[[ Extracted material open ]]

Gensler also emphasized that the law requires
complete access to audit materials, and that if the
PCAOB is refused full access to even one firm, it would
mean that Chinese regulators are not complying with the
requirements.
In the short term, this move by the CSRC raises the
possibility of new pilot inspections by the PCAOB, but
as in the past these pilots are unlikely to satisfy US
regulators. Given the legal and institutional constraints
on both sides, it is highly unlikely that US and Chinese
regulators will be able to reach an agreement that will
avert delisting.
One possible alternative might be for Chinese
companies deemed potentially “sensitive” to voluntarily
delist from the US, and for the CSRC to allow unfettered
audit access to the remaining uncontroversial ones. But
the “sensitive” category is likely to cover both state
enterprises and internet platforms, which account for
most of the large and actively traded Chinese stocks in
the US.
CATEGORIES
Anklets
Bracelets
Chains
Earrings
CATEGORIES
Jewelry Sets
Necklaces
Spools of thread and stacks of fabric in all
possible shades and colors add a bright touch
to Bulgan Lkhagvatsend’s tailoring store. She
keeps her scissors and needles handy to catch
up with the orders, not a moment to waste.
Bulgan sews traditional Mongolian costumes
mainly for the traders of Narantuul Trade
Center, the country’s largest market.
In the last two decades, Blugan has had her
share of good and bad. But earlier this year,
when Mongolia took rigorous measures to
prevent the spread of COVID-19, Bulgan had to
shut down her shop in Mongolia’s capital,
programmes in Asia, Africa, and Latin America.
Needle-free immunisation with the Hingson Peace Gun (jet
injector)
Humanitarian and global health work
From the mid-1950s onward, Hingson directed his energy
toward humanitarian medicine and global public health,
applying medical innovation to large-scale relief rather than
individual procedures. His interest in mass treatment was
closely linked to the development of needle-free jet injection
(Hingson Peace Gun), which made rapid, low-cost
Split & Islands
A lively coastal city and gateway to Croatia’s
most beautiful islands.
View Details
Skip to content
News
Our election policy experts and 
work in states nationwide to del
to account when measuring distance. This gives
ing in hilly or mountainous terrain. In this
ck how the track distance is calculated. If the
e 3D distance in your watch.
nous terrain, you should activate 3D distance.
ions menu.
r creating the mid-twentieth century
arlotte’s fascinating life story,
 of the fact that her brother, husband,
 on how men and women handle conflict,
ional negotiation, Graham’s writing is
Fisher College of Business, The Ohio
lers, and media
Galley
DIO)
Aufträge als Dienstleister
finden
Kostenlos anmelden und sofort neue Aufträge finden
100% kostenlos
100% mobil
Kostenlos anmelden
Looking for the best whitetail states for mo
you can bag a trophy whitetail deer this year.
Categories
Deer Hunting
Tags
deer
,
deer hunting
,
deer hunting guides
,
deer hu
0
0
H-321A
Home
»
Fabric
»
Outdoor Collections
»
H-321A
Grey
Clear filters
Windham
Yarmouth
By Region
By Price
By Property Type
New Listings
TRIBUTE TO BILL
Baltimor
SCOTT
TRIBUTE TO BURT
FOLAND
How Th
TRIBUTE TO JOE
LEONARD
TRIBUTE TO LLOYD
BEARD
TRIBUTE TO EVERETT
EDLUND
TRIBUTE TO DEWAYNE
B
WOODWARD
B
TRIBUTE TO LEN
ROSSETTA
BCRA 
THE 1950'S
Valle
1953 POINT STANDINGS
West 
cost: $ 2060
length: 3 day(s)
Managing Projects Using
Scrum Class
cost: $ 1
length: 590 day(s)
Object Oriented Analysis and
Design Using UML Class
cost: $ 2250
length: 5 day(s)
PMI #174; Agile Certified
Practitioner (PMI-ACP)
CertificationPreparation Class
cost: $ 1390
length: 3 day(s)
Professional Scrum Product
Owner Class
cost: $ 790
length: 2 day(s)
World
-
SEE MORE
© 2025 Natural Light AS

[[ Extracted material closed ]]

:: Brief ::
Please show the lines in the entries above that hold the string "unlikely".

:: Response below ::
as in the past these pilots are unlikely to satisfy US
on both sides, it is highly unlikely that US and Chinese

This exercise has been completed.